Railsアプリを多言語(今回は英語対応)する仕事をやったので、一連の手順をメモしておきます。

目次

はじめに

システムの用件としては、

  • 何も付けなかったときと、/jaをつけたページにアクセスした場合は、日本語ページ
    • 例えば、localhost:3000/users またはlocalhost:3000/ja/users とアクセスした場合は日本語ページです
  • /enを付けた場合は英語ページ
    • localhost:3000/en/users とした場合は英語ページが表示されます

を満たすように作っていきます。

実装

gemの追加(2017/09/11追記)

rails-i18nというgemを追加します

追加しないと、バリデーションメッセージが

translation missing ja.activerecord.errors.models.user.attributes.family_name.blank

となってしまいました

application.rbの修正

config/application.rbへi18nの設定を書いておきます.

# 有効にする言語のホワイトリスト
config.i18n.available_locales = %i(ja en)

# ホワイトリストをチェックするかどうか
config.i18n.enforce_available_locales = true

# 言語を指定されなかった場合のデフォルト値
config.i18n.default_locale = :ja

routesの変更

次に/enや/jaという引数を取るために、routesを修正します。

scope '(:locale)', locale: /#{I18n.available_locales.map(&:to_s).join('|')}/ do
多言語化する画面のroutes定義
end

これでlocaleという名前でjaやenをパラメータのように扱うことができます。

この時点で、/jaや/enをルートパスの次に書いてアクセスしてもエラーにならず、普通にアクセスできるようになります。

コントローラの変更

params[:locale]でja,enを取れるようになったので、パラメータに応じてアプリ全体で使う言語を指定するようにします

application_controller.rbへ次のメソッドを追加します。

  def set_locale
    I18n.locale = locale
  end

  def locale
    @locale ||= params[:locale] ||= I18n.default_locale
  end

  def default_url_options(options={})

◆ ◆ ◆ ◆

■ 練習問題
A - Rails多言語化の記事について、次の問いに答えよ。
(i) 英語ページを表示するには、URLに何を付けるか。
(ii) rails-i18nを追加しなかったとき、バリデーションメッセージはどう表示されたか。
(iii) 言語が指定されなかった場合のデフォルト値は何に設定されているか。
B - Rails多言語化の記事から一部を一字一句変えずに書き写せ。「rails-i18nというgemを追加します」を含む語句から始め、「config/application.rbへi18nの設定を書いておきます.」で終えること。
C - 次の各文がRails多言語化の記事の内容と合っているかを判定せよ。それぞれ「はい」か「いいえ」で答え、判断の根拠となる記事中の語句をそのまま引用すること。
(i) gemの追加に関する項目は、2017/09/11に追記されたものである。
(ii) i18nの設定はconfig/routes.rbに書く。
(iii) routesを修正した時点では、/jaや/enを付けてアクセスするとまだエラーになる。

■ 提供データ

◆ ◆ ◆ ◆

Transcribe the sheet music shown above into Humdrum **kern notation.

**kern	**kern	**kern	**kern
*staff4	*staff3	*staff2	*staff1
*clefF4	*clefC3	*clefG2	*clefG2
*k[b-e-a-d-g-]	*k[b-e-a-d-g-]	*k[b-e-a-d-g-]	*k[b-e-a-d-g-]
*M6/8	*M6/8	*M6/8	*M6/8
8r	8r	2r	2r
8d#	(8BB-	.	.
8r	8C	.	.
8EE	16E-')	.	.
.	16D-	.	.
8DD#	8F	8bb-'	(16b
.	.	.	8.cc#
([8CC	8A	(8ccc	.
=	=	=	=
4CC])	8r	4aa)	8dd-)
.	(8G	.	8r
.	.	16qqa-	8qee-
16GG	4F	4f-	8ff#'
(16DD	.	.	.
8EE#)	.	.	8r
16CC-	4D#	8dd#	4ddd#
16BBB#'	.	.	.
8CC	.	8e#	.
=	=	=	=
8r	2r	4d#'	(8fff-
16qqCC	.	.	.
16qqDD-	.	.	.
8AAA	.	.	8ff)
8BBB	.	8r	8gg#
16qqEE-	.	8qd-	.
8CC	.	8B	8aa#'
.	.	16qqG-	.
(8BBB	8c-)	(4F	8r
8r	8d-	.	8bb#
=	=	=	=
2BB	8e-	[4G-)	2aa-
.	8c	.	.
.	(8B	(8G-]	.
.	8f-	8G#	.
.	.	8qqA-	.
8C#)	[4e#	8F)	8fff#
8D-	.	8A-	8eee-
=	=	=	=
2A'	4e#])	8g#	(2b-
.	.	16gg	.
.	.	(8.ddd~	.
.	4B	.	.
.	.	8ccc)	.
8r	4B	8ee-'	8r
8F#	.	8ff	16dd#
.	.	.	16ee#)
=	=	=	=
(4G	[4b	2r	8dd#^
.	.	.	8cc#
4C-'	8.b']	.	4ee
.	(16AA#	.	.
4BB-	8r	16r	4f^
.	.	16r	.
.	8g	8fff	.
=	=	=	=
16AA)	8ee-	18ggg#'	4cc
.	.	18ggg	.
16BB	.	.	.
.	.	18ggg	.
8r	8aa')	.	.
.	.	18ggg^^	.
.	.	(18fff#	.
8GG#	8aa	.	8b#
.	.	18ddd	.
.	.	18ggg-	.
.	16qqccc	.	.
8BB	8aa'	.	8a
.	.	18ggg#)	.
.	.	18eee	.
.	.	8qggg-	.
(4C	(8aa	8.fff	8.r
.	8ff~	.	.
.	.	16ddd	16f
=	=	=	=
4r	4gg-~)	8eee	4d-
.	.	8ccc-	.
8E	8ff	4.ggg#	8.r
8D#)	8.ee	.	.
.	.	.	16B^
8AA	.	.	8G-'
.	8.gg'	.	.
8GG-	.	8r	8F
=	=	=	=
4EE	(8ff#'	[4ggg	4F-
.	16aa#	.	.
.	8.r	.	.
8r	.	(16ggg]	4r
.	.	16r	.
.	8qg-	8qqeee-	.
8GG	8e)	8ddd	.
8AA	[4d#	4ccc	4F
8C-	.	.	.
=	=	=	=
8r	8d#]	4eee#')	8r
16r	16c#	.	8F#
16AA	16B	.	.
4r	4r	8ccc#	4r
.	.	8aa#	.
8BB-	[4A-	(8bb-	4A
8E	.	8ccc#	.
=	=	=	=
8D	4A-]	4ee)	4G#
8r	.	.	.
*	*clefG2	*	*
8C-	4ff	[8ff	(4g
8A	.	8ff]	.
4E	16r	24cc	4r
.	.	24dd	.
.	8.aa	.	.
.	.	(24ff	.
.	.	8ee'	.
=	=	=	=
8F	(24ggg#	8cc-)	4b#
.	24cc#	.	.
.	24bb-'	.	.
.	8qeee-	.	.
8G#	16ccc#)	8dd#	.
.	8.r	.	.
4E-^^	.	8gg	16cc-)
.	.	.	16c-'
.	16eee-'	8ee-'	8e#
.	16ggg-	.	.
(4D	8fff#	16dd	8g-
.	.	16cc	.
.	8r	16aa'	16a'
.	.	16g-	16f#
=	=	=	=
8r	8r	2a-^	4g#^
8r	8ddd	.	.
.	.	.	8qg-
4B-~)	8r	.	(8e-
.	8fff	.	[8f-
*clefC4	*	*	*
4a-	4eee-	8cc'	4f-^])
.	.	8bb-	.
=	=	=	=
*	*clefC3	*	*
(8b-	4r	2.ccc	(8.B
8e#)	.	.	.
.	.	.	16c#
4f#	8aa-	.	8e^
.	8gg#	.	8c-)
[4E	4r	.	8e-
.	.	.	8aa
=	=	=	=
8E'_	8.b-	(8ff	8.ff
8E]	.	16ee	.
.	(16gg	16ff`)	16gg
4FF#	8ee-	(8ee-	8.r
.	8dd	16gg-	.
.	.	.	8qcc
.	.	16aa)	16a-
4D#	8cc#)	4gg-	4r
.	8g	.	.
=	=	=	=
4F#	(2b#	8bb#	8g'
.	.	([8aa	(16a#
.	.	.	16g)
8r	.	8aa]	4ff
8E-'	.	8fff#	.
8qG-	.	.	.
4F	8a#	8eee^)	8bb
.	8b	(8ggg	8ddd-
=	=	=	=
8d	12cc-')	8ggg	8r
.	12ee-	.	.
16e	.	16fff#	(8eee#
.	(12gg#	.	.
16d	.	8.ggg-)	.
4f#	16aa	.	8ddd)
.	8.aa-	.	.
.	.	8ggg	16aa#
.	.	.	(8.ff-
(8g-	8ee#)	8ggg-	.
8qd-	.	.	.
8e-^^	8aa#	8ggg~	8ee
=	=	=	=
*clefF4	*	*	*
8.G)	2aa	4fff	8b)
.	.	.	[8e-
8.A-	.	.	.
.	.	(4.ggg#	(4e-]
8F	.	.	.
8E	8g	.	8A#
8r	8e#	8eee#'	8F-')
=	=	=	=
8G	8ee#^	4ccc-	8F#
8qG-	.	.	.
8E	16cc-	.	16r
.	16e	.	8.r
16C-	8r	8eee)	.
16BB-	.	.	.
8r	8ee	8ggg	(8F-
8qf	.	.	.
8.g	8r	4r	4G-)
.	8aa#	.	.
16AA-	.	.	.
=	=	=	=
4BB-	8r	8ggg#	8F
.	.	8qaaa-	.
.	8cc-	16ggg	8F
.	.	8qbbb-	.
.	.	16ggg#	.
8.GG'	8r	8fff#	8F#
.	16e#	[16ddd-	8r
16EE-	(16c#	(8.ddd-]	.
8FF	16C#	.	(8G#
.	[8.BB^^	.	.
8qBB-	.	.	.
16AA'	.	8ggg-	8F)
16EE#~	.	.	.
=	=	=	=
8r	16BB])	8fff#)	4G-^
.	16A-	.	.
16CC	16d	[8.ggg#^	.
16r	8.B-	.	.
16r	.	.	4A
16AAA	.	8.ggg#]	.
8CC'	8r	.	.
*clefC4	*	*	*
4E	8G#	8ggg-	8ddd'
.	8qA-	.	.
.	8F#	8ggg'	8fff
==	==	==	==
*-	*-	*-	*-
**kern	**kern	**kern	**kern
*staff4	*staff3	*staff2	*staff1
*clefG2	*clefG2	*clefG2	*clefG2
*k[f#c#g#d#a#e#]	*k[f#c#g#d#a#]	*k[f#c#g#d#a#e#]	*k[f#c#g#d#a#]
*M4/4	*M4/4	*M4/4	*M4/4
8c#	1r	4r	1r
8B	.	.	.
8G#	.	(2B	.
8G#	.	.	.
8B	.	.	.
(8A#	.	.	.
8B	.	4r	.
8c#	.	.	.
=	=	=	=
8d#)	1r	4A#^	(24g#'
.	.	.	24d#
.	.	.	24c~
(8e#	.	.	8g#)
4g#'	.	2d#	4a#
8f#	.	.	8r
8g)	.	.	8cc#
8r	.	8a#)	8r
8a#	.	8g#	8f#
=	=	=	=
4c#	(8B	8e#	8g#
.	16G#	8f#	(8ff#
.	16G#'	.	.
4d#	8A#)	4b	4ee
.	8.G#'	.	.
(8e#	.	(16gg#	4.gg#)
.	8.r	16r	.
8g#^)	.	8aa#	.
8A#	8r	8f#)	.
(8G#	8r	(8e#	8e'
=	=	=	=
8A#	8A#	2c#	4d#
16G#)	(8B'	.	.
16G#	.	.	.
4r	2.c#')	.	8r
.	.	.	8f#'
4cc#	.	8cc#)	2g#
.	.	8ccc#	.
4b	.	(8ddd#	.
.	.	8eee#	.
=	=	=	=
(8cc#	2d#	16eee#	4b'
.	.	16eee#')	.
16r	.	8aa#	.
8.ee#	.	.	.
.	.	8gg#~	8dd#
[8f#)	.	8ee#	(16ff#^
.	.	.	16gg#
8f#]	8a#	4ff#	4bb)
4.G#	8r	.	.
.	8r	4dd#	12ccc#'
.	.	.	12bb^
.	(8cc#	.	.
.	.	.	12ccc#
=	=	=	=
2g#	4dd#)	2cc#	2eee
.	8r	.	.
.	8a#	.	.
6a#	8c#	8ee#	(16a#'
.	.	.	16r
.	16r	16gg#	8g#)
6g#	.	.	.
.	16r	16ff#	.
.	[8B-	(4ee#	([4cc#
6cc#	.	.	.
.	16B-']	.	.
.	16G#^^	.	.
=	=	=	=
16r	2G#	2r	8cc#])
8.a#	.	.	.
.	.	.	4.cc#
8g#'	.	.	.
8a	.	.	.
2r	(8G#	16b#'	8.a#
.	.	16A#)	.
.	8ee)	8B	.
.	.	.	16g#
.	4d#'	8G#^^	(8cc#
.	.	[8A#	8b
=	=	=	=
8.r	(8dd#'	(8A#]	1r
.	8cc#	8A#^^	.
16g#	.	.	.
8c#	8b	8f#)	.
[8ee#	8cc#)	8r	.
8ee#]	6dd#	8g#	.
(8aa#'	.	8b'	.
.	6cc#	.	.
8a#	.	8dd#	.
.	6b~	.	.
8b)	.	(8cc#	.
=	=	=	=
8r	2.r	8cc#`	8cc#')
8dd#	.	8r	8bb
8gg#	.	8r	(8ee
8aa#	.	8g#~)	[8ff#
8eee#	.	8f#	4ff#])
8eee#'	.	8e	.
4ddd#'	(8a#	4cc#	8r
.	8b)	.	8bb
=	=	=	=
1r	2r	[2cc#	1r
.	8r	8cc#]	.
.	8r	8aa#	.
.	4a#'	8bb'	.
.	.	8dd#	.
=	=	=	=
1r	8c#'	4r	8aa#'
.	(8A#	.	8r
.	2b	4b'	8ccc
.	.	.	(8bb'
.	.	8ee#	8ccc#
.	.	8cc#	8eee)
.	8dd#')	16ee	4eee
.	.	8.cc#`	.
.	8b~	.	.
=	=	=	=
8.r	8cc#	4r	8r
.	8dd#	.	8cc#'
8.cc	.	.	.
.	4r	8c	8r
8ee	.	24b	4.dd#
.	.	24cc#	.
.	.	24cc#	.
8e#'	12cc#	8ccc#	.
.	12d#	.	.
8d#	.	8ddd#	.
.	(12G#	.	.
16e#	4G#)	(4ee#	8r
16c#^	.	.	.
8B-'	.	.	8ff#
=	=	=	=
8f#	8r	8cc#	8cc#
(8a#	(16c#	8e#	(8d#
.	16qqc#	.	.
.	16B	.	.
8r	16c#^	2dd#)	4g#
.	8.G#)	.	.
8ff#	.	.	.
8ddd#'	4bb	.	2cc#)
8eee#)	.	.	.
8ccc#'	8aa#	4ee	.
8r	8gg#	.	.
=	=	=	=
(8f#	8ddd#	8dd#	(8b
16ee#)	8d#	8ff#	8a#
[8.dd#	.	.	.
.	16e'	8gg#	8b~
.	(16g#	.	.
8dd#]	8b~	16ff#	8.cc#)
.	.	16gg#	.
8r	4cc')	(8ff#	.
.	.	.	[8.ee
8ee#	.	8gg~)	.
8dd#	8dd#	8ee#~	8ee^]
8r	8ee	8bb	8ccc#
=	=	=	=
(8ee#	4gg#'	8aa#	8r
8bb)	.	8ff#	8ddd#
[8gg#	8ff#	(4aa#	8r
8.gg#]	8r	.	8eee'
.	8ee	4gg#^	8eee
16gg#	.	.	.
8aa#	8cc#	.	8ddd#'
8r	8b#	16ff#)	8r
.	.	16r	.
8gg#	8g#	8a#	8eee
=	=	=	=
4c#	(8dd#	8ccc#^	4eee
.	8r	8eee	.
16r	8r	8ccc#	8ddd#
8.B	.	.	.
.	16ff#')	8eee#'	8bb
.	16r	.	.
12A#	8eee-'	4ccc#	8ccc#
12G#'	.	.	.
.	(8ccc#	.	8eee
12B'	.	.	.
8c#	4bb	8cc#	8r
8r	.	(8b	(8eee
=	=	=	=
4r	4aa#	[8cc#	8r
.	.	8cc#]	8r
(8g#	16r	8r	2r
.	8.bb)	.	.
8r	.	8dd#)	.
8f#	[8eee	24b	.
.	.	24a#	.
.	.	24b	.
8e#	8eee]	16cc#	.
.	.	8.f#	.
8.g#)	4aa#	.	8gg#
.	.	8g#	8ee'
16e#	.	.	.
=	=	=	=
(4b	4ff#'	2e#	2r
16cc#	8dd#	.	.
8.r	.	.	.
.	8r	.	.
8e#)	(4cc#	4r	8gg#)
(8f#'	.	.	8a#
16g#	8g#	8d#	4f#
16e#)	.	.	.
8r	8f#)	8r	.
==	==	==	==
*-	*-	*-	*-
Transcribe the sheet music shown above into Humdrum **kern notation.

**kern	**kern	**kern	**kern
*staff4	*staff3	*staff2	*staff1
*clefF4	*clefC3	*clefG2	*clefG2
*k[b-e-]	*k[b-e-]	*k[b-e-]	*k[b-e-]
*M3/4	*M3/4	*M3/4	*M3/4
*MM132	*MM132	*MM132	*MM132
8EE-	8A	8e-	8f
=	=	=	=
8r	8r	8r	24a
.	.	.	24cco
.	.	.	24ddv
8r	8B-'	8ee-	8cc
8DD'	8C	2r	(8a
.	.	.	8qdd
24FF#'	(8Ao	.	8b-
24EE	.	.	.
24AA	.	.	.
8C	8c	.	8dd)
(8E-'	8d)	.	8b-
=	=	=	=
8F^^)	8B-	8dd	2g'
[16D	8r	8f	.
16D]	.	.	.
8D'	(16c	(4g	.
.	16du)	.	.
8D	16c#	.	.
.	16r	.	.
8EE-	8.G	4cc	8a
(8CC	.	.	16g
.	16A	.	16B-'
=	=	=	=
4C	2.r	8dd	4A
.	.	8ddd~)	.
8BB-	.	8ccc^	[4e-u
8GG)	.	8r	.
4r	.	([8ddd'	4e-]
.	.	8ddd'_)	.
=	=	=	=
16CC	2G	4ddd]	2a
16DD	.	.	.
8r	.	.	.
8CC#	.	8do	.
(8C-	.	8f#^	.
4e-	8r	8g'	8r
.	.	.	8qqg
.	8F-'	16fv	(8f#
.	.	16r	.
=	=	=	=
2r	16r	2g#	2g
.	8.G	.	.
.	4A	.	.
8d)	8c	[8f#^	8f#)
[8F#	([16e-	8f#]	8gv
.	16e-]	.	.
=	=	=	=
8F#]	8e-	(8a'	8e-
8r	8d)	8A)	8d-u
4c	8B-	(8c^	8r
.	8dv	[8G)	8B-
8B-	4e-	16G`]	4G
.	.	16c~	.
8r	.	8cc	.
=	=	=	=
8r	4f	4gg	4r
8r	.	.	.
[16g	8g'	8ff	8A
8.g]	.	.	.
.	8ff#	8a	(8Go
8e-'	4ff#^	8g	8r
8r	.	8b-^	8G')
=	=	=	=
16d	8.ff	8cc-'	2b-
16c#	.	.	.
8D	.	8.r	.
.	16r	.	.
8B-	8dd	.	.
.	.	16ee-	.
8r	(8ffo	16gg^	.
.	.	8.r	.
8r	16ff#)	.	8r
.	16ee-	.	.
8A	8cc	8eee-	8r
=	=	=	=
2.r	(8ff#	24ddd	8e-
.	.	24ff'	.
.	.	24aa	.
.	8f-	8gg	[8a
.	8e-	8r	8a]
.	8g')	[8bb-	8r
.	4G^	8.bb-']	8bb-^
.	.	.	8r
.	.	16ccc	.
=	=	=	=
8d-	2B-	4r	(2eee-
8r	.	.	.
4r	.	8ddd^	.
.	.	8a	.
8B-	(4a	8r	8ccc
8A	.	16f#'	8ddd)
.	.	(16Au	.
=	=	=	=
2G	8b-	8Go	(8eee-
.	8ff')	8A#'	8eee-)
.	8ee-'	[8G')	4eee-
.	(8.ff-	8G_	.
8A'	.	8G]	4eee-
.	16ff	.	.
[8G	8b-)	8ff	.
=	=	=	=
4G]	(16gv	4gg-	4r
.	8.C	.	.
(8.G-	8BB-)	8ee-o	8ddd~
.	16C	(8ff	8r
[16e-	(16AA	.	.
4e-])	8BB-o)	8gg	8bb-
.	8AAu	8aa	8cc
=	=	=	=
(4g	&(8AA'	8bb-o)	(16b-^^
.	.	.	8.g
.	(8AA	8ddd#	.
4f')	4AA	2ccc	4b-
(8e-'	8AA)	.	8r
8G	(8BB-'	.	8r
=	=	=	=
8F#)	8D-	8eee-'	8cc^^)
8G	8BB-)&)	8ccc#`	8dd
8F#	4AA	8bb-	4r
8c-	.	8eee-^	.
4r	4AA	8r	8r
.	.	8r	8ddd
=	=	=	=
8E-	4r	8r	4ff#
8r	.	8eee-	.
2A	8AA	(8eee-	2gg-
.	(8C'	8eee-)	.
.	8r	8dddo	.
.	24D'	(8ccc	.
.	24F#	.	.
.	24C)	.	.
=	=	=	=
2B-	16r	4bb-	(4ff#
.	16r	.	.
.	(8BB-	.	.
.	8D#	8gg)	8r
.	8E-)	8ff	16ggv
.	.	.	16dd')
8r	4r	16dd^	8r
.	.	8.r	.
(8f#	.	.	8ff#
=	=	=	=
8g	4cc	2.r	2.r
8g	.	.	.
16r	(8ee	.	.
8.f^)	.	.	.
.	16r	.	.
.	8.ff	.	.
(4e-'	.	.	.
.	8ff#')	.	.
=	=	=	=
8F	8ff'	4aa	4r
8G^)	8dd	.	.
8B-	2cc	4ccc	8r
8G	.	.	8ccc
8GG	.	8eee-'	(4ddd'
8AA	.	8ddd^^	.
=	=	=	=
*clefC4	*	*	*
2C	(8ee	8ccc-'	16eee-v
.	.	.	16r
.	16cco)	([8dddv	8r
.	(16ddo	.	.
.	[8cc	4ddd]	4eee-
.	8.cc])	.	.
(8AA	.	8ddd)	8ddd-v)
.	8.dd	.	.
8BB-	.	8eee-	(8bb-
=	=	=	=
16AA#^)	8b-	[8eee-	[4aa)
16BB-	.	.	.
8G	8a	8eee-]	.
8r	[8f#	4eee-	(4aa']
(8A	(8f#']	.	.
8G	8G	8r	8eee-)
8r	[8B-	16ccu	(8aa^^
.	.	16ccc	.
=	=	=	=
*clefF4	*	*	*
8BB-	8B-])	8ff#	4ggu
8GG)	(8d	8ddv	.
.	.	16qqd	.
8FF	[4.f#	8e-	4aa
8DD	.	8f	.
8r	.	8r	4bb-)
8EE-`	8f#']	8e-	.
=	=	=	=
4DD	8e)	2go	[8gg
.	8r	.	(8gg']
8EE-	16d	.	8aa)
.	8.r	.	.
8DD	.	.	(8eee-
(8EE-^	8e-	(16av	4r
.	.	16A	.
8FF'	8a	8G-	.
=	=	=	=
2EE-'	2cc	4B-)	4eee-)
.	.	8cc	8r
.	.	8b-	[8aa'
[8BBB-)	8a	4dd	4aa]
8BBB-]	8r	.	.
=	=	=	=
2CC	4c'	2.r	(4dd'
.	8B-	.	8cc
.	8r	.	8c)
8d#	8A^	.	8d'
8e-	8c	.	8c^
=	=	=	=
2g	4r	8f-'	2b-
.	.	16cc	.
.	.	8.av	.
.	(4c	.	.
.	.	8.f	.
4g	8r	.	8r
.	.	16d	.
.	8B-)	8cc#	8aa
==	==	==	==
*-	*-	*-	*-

◆ ◆ ◆ ◆

■ 解答
A -
(i) /en
(ii) translation missing ja.activerecord.errors.models.user.attributes.family_name.blank
(iii) :ja

B -
rails-i18nというgemを追加します

追加しないと、バリデーションメッセージが

translation missing ja.activerecord.errors.models.user.attributes.family_name.blank

となってしまいました

application.rbの修正

config/application.rbへi18nの設定を書いておきます.

C -
(i) はい。「gemの追加(2017/09/11追記)」
(ii) いいえ。「config/application.rbへi18nの設定を書いておきます.」
(iii) いいえ。「/jaや/enをルートパスの次に書いてアクセスしてもエラーにならず」